Active shape programming drives Drosophila wing disc eversion

How complex 3D tissue shape emerges during animal development remains an important open question in biology and biophysics. In this work, we study eversion of the Drosophila wing disc pouch, a 3D morphogenesis step when the epithelium transforms from a radially symmetric dome into a curved fold shape via an unknown mechanism. To explain this morphogenesis, we take inspiration from inanimate ”shape-programmable” materials, which are capable of undergoing blueprinted 3D shape transformations arising from in-plane gradients of spontaneous strains. Here, we show that active, in-plane cellular behaviors can similarly create spontaneous strains that drive 3D tissue shape change and that the wing disc pouch is shaped in this way.

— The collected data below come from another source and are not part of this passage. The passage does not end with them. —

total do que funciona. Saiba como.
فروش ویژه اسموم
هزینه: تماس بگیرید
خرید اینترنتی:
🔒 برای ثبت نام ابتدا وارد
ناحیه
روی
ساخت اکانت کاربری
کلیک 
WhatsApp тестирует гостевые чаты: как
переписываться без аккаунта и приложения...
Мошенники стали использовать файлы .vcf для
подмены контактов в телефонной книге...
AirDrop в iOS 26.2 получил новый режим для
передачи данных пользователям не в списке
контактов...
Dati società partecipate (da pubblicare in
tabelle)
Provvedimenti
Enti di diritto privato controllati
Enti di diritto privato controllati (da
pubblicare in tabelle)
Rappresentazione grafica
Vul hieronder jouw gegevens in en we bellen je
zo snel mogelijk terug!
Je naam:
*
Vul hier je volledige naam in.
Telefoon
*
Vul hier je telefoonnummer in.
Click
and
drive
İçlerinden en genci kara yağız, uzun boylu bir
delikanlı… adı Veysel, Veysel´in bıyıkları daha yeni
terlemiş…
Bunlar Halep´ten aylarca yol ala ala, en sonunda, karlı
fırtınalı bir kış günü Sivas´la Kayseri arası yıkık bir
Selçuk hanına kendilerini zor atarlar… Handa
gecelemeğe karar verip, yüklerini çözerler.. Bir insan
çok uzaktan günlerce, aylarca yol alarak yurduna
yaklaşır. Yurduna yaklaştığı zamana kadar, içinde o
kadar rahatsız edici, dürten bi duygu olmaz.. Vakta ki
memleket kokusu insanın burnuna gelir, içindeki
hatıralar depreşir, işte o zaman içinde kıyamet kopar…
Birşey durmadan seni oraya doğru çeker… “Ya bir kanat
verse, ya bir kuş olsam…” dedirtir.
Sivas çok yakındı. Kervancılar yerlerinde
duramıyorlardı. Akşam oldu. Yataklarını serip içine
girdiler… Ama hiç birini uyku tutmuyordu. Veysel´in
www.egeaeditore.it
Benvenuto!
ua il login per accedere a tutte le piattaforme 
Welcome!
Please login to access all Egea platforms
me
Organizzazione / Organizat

We map cellular behaviors in the wing disc pouch by developing a method for quantifying spatial patterns of cell behaviors on arbitrary 3D tissue surfaces using cellular topology. We use a physical shape-programmability model to show that spontaneous strains arising from measured active cell behaviors create the tissue shape changes observed during eversion. We validate our findings using a knockdown of the mechanosensitive molecular motor MyoVI, which we find to reduce active cell rearrangements and disrupt wing pouch eversion. This work shows that shape programming is a mechanism for animal tissue morphogenesis and suggests that there exist intricate patterns in nature that could present novel designs for shape-programmable materials.